The Energy Information Administration reported Jan. 26 the withdrawal of 192 bcf of natural gas from US underground storage in the week ended Jan. 20. That exceeded Wall Street’s consensus for a 175 bcf reduction, leaving just under 3.1 tcf of working gas in storage. Still, stocks are 531 bcf higher than last year at this time and 547 bcf above the 5-year average.
EIA earlier reported commercial US crude inventories increased 3.6 million bbl to 334.8 million bbl in that same week. Gasoline stocks declined 400,000 bbl to 227.1 million bbl, and distillate fuel inventories dropped 2.5 million bbl to 145.5 million bbl (OGJ Online, Jan. 25, 2012).
Raymond James analysts said, “Yesterday's petroleum inventories update was bullish relative to the consensus as a higher-than-expected draw in distillates and an unexpected draw in gasoline largely offset a higher-than-expected build in crude. Combining crude, gasoline, and distillates, inventories increased by 700,000 bbl, compared with the consensus forecast for a build of 3.4 million bbl. At Cushing, Okla., inventories rose for the first time in 6 weeks (up 400,000 bbl to 28.6 million bbl), but are still 9 million bbl below this time last year. Of note, refinery utilization fell to 82.2%—the lowest level since May. Turning to the demand side, total product demand surged 7.5% week-over-week driven by a 7% week-over-week advance in distillate demand, although total product demand is down 6% on a year-to-year basis.”
The March contract for benchmark US sweet, light crudes increased 45¢ to $99.40/bbl Jan. 25 on the New York Mercantile Exchange.
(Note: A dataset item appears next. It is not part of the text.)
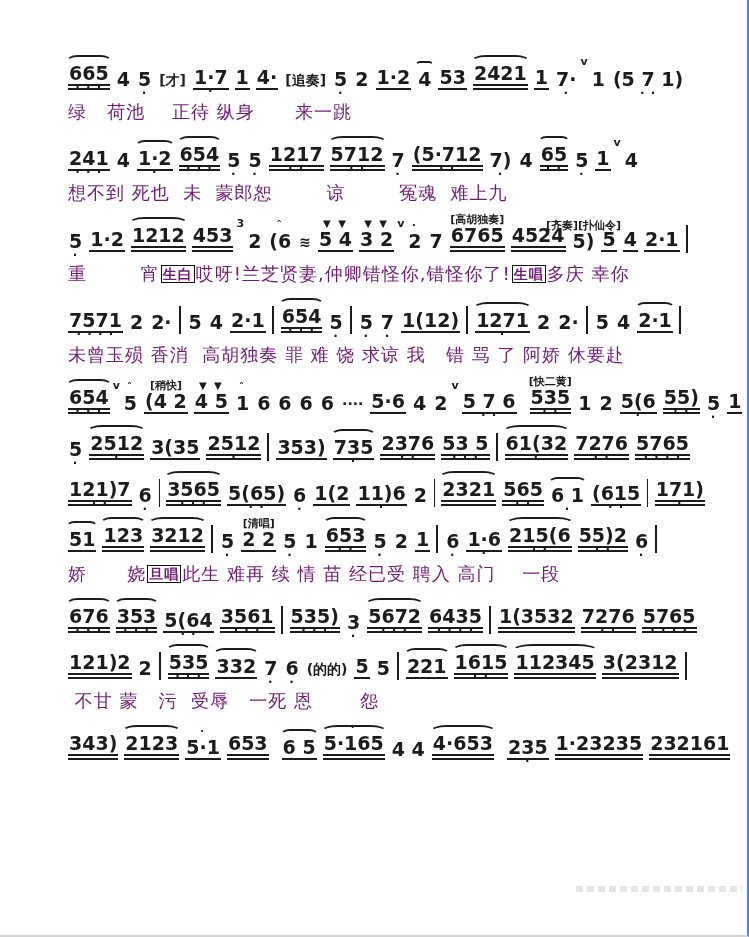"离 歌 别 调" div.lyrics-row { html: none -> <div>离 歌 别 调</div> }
The April contract rose 44¢ to $99.73/bbl. On the US spot market, West Texas Intermediate at Cushing climbed 70¢ to $99.40/bbl, back in step with the front-month crude futures price.
Heating oil for February delivery dipped 0.5¢ on NYMEX but closed essentially unchanged at a rounded $3.02/gal. Reformulated stock for oxygenate blending for the same month increased 2.88¢ to $2.83/gal.
The February natural gas contract climbed 17.5¢ to $2.73/MMbtu on NYMEX. On the US spot market, gas at Henry Hub, La., gained 2.7¢ to $2.63/MMbtu.
In London, the March IPE contract for North Sea Brent lost 22¢ to $109.81/bbl. Gas oil for February was up 50¢ to $942.25/tonne.
The average price for OPEC’s basket of 12 benchmark crudes fell 79¢ to $110.70/bbl.